Since 2002 the six men have vanished without a trace. Amnesty International considers them all to be victims of enforced disappearance by the Palestinian authorities.
Enforced disappearance is defined as the arrest, detention, abduction or other form of deprivation of liberty of an individual by state agents or by a person or group acting with the authorization or support of the state, followed by a refusal to acknowledge their detention or by concealing their fate or whereabouts, with the effect of depriving the disappeared person of the protection of the law.
In reality those subjected to enforced disappearance have not simply vanished. Their whereabouts and fate, hidden from the outside world, are known by someone. Someone is responsible for these crimes.
To date, the Palestinian authorities have failed to investigate the allegations of torture against the six disappeared men and no one has been brought to justice for their enforced disappearance.

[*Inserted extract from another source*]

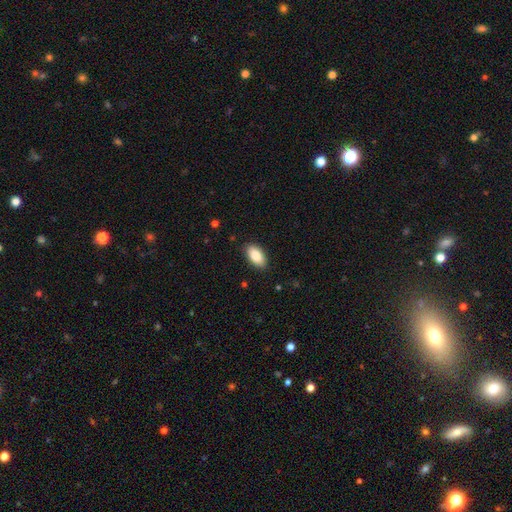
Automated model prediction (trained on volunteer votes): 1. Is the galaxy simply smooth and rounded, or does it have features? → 84% smooth, 9% featured or disk, 7% star or artifact.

Ali’s sister, Inaam, received the news of the alleged “escape” with shock and incredulity. She had seen her brother just five days prior. They prayed, during the weekly visit, that their ordeal would be over and that Ali would soon be released.
Inaam says the version they have been given about Ali’s “escape” doesn’t add up with what they heard happened the next day at Salfit detention centre: all the detainees were released.
“Why were they all released, and only these six men are nowhere to be found?,” she told me this week by phone from Salfit. “God only knows what they did to them.”
On the day of his arrest on 9 February 2001 he had just turned 26. Inaam said he was a “simple man” who worked as a builder, and said that the family had relied on him financially.
“People feel afraid from both the Palestinian Authority and from Israel,” she said. “Human beings have no value here.”
Inaam said that when she visited her brother in detention she saw marks of cigarettes burns on his body, and bruises on his hands and feet, where he said had been in painful positions and beaten.
When Amnesty International raised the case of these men with Palestinian officials including the director of the GIS, Lieutenant Majid Faraj during a visit to the Occupied Palestinian Territories in 2014, he acknowledged the need for the authorities to address the issue but did not provide details about any steps or a timeframe for when this would happen. Amnesty International has not received an update since.
Fifteen years since their disappearance, the legacy of impunity continues to fuel abuses perpetrated by Palestinian security forces. Torture and other ill-treatment of detainees remains rife in Palestinian detention centres in the West Bank and Gaza Strip.
Basel Al-Araj, the Palestinian activist who was killed on 6 March 2017 by Israeli security forces, had also alleged that he suffered abuse at the hands of Palestinian GIS officers during his detention at an intelligence unit in Ramallah. During a court hearing on 11 April 2016 he said that he and other detainees were subjected to stress positions, sleep deprivation, beatings all over the body, insults and denial of use of the bathroom, according to the Palestinian NGO Addameer.
The Independent Commission for Human Rights, the State of Palestine’s national human rights institution, reported receiving a total of 522 allegations of torture between January 2016 and January 2017 from the West Bank and Gaza. Yet there is little accountability for these abuses.
The Palestinian authorities must make public the findings of any investigation they have carried out into the disappearance of the six men. It is also their responsibility to establish the truth about their fate and bring any perpetrators of enforced disappearance to justice as well as signing international treaties that would protect people from such violations to put an end to this practice once and for all.
“Justice would be for us to know where Ali is: is he alive or is he dead? Ultimate justice would be for Ali to return, and what comes after but is no less important is to regain his rights,” Ali’s sister Inaam said.
“[Until then] it’s as if we’ve completely lost our life without him.”
Families of the disappeared suffer the torment of not knowing the fate or whereabouts of their loved ones. They too are victims of this horrific, ongoing violation. Without independent, impartial and transparent investigations to establish the truth about the fate of those missing the prospects for justice remain dim.